Of what concern is this to those who read the ‘Bulletin’ and have a lively interest in the intersection of beliefs and life, especially in the public arena in Australia? I suggest the Charter might provide the means for us to live well together. The British philosopher AC Graying in his book ‘The Form of Things’ (Phoenix London 2006 p 211), articulates a set of concerns that many of us in SoFiA and the wider humanist community both religious and non-religious in the western world might share about restrictions on free speech. Where religion is given a privileged voice and given special protection in law through legislation against incitement to religious hatred then the secular and liberal democratic traditions of nations like Australia can become eroded. The Faith Friendly Charter seeks to ensure that ideas can be debated openly and to differ peaceably.
As I walk around my neighbourhood I notice an increasing tendency to erect very tall fences with locked gates. There can be no friendly interchange from the veranda to passers-by or between neighbours.

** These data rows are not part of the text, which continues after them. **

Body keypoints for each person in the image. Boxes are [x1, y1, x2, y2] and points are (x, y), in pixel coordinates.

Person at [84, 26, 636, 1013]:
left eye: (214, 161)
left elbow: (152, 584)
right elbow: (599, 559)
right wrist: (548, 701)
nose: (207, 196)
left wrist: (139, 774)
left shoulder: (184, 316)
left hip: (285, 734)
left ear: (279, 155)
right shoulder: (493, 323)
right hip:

While everyone enjoys and appreciates privacy how can a friendly street with neighbours who can cooperate at times of difficulty or crisis emerge when we are fenced off from each other and live in our own cocoon? Might I suggest we are in a position where a re-examination of our metaphorical fences might be in order so that boundaries can be respected and an hospitable and inclusive community might emerge where people are able to engage in conversations and settle their differences peaceably without recourse to legal sanction or worst still, violence on the streets or vitriolic arguments. The Charter I hope might go some way towards making a difference for good in our society and engendering a spirit of cooperative action.